Wenn die Jungvögel das Nest verlassen
Jetzt, wo ich selbst Mutter bin, kann ich viele Dinge besser verstehen. Die ständigen Sorgen darüber, ob es den Kindern gut geht, die unterschwellig stets präsente Angst, ob man auch alles richtig macht, dieser riesengroße Batzen Verantwortung, der den eigenen Alltag bestimmt und natürlich das prall gefüllte Herz voller Dankbarkeit.
Ich spüre den Schmerz, wenn es meinen Kindern nicht gut geht. Ich fühle es so stark, wenn sie Sorgen haben. Ich empfinde auch Wehmut, wenn sie etwas Neues lernen und wieder ein Stück mehr flügge werden. In solchen Momenten mischen sich Glück und Traurigkeit, denn körperlich brauchen sie mich fortan ein Stück weniger. Dann stehe ich da, wie eine Vogelmutter, die ihren Jungen beim ersten Flug zuschaut. Ich bin stolz und ein wenig nostalgisch, aber gebe ihnen trotzdem den notwendigen Schubs, auch wenn es ein kleines bisschen Abschied bedeutet. Irgendwann verlassen sie alle ihr Nest.

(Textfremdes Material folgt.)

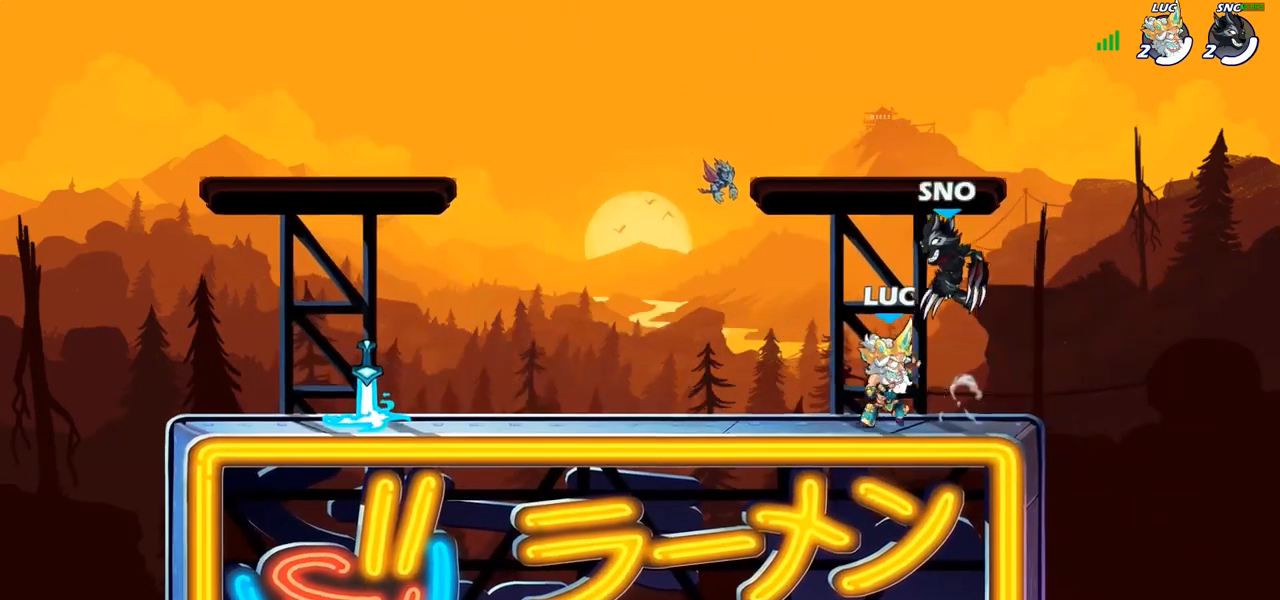
{"buttons": [], "left_stick": "center", "right_stick": "center", "events": [[117, "left_stick", "up-left"], [150, "CROSS", "down"], [217, "SQUARE", "down"], [233, "left_stick", "center"], [250, "CROSS", "up"], [267, "SQUARE", "up"]]}
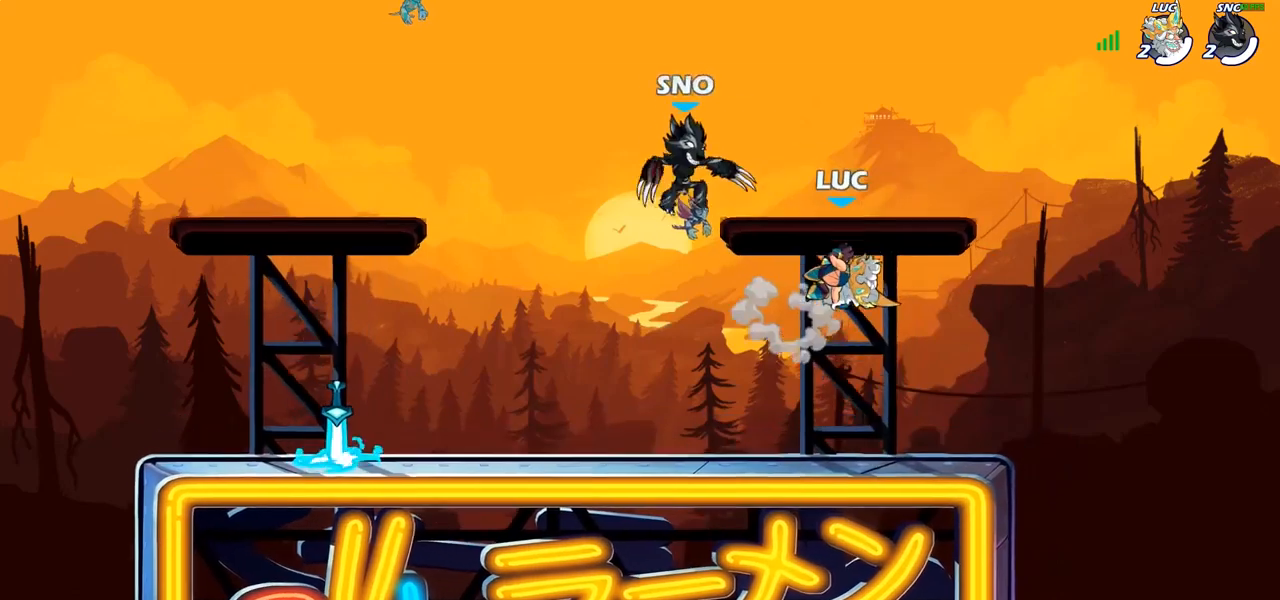
{"buttons": ["R1"], "left_stick": "down-left", "right_stick": "center", "events": [[50, "left_stick", "left"], [267, "left_stick", "up"], [417, "left_stick", "down-left"], [433, "R1", "down"]]}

So erwische ich mich manchmal, wie ich schon heimlich eine sentimentale Träne verdrücke, wenn ich an die bevorstehende Einschulung in einigen Jahren denke. An den ersten Hochzeitstanz unserer Tochter mit ihrem Papa, der bei seiner Rede wässrige Augen bekommt. An den Moment, in dem meine Kinder vielleicht selbst einmal Eltern werden und einen Teil unseres Bandes weiter stricken. Es ist noch so weit weg und doch so nah.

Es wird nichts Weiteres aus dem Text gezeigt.